Task requirements
Put the text read from the rows below into a JSON list of strings, with one string for each line and no blank lines. Leave out the pictures.

Input material
──────────────────────────────
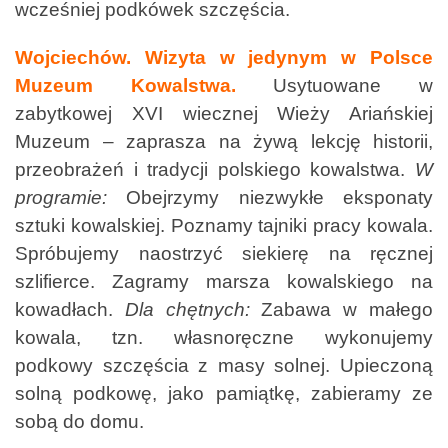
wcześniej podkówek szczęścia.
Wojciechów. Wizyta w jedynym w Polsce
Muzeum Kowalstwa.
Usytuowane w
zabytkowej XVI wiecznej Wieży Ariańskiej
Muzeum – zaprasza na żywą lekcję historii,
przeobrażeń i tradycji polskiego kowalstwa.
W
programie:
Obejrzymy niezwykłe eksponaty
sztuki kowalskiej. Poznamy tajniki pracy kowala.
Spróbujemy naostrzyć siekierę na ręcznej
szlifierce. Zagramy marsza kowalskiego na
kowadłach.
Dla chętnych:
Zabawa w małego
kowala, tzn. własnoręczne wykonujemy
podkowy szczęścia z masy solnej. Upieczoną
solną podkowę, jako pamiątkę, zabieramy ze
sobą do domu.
──────────────────────────────
Expected output
[
  "wcześniej podkówek szczęścia.",
  "Wojciechów. Wizyta w jedynym w Polsce",
  "Muzeum Kowalstwa.",
  "Usytuowane w",
  "zabytkowej XVI wiecznej Wieży Ariańskiej",
  "Muzeum – zaprasza na żywą lekcję historii,",
  "przeobrażeń i tradycji polskiego kowalstwa.",
  "W",
  "programie:",
  "Obejrzymy niezwykłe eksponaty",
  "sztuki kowalskiej. Poznamy tajniki pracy kowala.",
  "Spróbujemy naostrzyć siekierę na ręcznej",
  "szlifierce. Zagramy marsza kowalskiego na",
  "kowadłach.",
  "Dla chętnych:",
  "Zabawa w małego",
  "kowala, tzn. własnoręczne wykonujemy",
  "podkowy szczęścia z masy solnej. Upieczoną",
  "solną podkowę, jako pamiątkę, zabieramy ze",
  "sobą do domu."
]